Pubdate: Tue, 16 Aug 2005
Source: Brownsville Herald, The (TX)
Copyright: 2005 The Brownsville Herald
Contact: http://www.brownsvilleherald.com/contact.php
Website: http://www.brownsvilleherald.com/
Details: http://www.mapinc.org/media/1402
Author: Sergio Chapa

GUNS HEAD SOUTH AS DRUG TRADE MAINTAINS NORTHWARD FLOW

MEXICO CITY -- High-powered weapons and ammunition are steadily moving 
south of the border as illegal drugs keep heading north, according to the 
U.S. Bureau of Alcohol, Tobacco and Firearms.

More than 600 people have been killed in acts of drug-related violence in 
Mexico since January. Almost one-fifth were reported in Nuevo Laredo where 
drug traffickers are engaged in an ongoing war for control of smuggling 
routes into the United States.

Violence fueled by guns and ammunition smuggled into Mexico have prompted 
American law enforcement officials to form a border crime task force and 
open a new federal firearms office in Laredo to help stem the flow.

Franceska Perot with the ATFA's regional office in Houston said the 
situation in the troubled border city prompted her agency to establish a 
satellite office there in June.

"There's always been a lot of firearms trafficking and a lot of work in 
Laredo for the ATF and other federal agencies," Perot said. "We've had a 
request (for a satellite office) in for years, but we've had a push now 
with the recent violence."

The Border Violent Crime Task Force was created in April. Although ATF 
hopes to establish a permanent field office in Laredo, Perot said current 
funding only allows for one full-time agent to work there with others 
agents coming out of the ATFA's field office in McAllen as needed.

Perot said the task force consists of members from various local, state and 
federal law enforcement agencies along the border working to share 
intelligence, build a common crime database and provide training to one 
another.

Although it has not been officially sanctioned by the U.S. Attorney 
General's Office, Perot said the group has met informally and has already 
appointed liaisons to work with their counterparts in Mexico.

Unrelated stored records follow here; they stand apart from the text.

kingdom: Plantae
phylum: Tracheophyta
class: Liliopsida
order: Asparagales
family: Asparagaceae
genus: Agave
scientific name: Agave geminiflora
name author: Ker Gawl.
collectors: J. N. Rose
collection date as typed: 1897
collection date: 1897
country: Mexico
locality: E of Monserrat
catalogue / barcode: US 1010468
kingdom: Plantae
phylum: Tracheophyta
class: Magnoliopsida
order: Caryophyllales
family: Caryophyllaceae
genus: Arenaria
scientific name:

Ramon Bazan, head of the ATF bureau in Mexico City, said cooperation 
between American and Mexican officials has reached its highest levels of 
cooperation to control weapons smuggling since the agency established its 
mission in Mexico in 1991.

"Once a weapon crossed over here, it was in a black hole," Bazan said of 
past weapons smuggling investigations in Mexico. "But now they are pursuing 
it (prosecutions) on both sides."

Bazan said ATF agents in Mexico routinely work with their Mexican 
counterparts to trace crime weapons back to who bought them in the United 
States and then use that information to prosecute smugglers on both sides 
of the border.

"They're jumping on the bandwagon and prosecuting," he said of Mexican law 
enforcement officials. "They're helping us prosecute people in the (United) 
States by gathering evidence and statements from the people they capture 
with weapons here. We're doing the same thing."

Figures obtained from the ATFA's office in Mexico City show that Mexican 
authorities seized 3,611 American-made guns and assault rifles used in 
violent crimes in 2004.

Although slightly less than half of those weapons were successfully traced 
back to where they were purchased, ATF figures show that 1,238 --more than 
80 percent --came from California, Texas and Arizona.

Bazan said most of those traced guns were obtained through "straw 
purchases" in which smugglers commission relatives, friends, acquaintances 
or in other cases complete strangers to buy weapons for them.

In Cameron County, 19 people in six cases have been prosecuted in federal 
court for making straw purchases or smuggling guns and ammunition into 
Mexico since January.

Exact figures are not available but Bazan said straw purchase 
investigations in the United States have lead to the arrests of weapons 
smugglers and purchasers in Mexico.

Gene Marquez with the U.S. Bureau of Alcohol, Tobacco and Firearms' office 
in Mexico City said high-caliber guns and assault rifles are the weapons of 
choice for drug traffickers.

"You hear a lot about AK-47s being used because of their high capacity and 
large caliber that can penetrate car doors and everything else," Marquez said.

Bazan said the new levels of cooperation between the two governments would 
also allow American officials to extradite some weapons smugglers to face 
more charges in Mexico once they are done serving their sentences in the 
United States.

"They're going to use those statements to prosecute people here in Mexico 
that were ordering the weapons which was unheard of before."